Das klingt vielleicht hart, ja, ich les auch gerne Bücher, aber es gab einfach Dinge, die hatten Priorität.
Ich sah aus einem der Fenster.
Wir waren total eingeschneit, ich bezweifelte, dass uns ein Beißer angreifen wird.
Doch dann sah ich einen Schatten unten an der Hintertür.
Ich erstarrte, das konnte doch nicht sein?
Ich öffnete ein Fenster leicht, in dem ich es kippte und lauschte.
Es hörte sich nicht nach einem Beißer an, es war eher das verzweifelte Geräusch eines Menschen…, warte eines Menschen?
Es klang nach einer Frau.
Ich beobachtete die Gestalt ein wenig.
Sie versuchte, den Schnee, der sich vor der Hintertür angesammelt hatte weg zu schaufeln.
War es nicht doch einfach nur ein Beißer, der uns gewittert hatte?
Wie sollte er? Wir waren still, und zwar die ganze Zeit über.
Die Gestalt gab auf und ließ sich in den Schnee sinken.
Nein, so was würde ein Beißer nicht machen.
Sollte ich mich zu erkennen geben?
Ich wartete und überlegte.
Scheiße was sollte ich machen, ich hatte keine Ahnung.
Ich schloss geräuschlos das Fenster.
Mit eiligen Schritten stolperte ich die Treppe hinab, bevor ich fallen konnte, hielt ich mich am Geländer fest.
Ich huschte in die Küche und versuchte unbemerkt die Person zu beobachten.
Sie sah mich nicht, punkt für mich.
Doch dann, als hätte sie es bemerkt stand sie auf und starrte direkt in mein Gesicht.
Total schockiert fing ich an zu schreien.
Es war Marilyn, doch sie war alleine, wo war Ricky?!
Ich gab ihr ein Handzeichen, dass sie zur Haustür gehen sollte.
Sie nickte.
Chloé war anscheinend aufgewacht, als ich zur Haustür stürzte.
Sie rieb sich verschlafen die Augen und starrte mich an.
Ich riss die Tür auf und zog Marilyn rein, die total verfroren und hungrig aussah.
Ich schloss sie in die Arme, doch sie brach in Tränen aus.
Irgendwie versuchte ich sie zu beruhigen, ich wusste nicht was sie hatte.
Schnell gab ich ihr meine Jacke und hüllte sie darin ein, ich gab ihr auch etwas zu Essen.
Dankend setzte sie sich auf die Couch und biss zitternd in ihr Brot.
„Marilyn.“, streichelte ich sie am Arm.
„Wo sind die anderen?“, fragte Chloé ungeduldig und rutschte auf ihrem Platz hin und her.
„Ich weiß es nicht.“, sagte Marilyn und schluckte.
„Ricky…“, heulte sie und hielt sich die Hände vor die Augen.
„Was ist mit Ricky?“, fragte Chloé.

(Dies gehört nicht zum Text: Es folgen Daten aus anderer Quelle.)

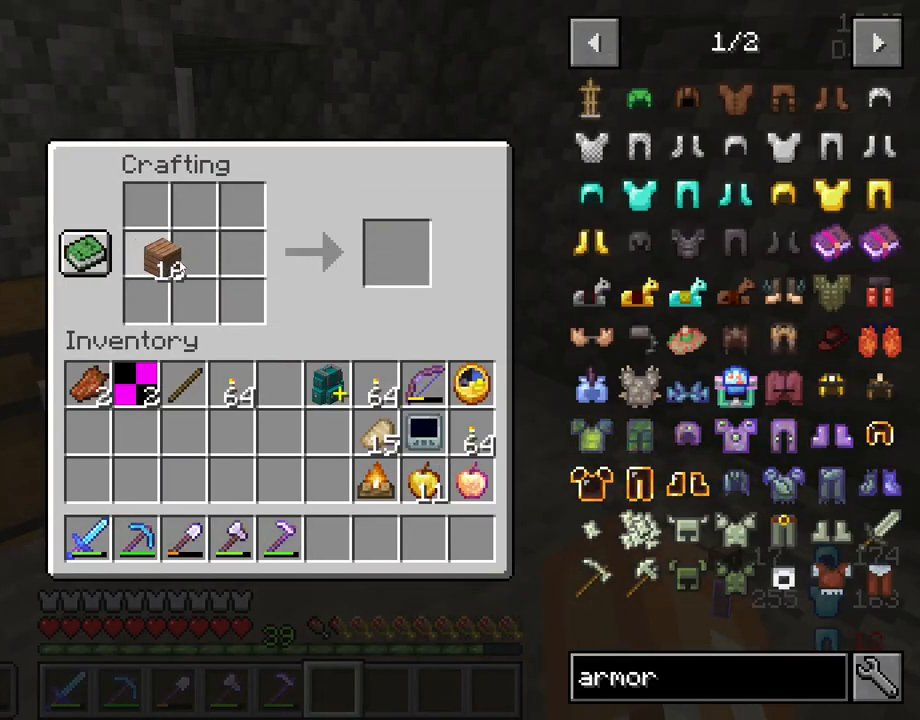
{"keys": [], "mouse": ["right"], "mouse_move": "left", "events": []}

An ihrem fehlenden Taktgefühl konnte man ganz klar erkennen, dass sie noch 6 war.
„Tot.“, murmelte sie.
Ich schlug mir die freie Hand vor den Mund und spürte wie mir selbst Tränen in die Augen stiegen.
Chloé starrte mich ungläubig an, ihr stiegen ebenfalls Tränen in die Augen.
Wir schlossen sie in die Arme. 
Keine Ahnung wie lange wir noch so da saßen.
Wir waren nun zu dritt, Marilyn hatte Ricky verloren, ich wusste nicht wie, aber ich würde sie auch nicht danach fragen.
Ich konnte es mir schon denken und nachdem das mit Ricky passiert ist, hatte ich wenig Hoffnung, dass es Toby besser geht, ich hoffe es.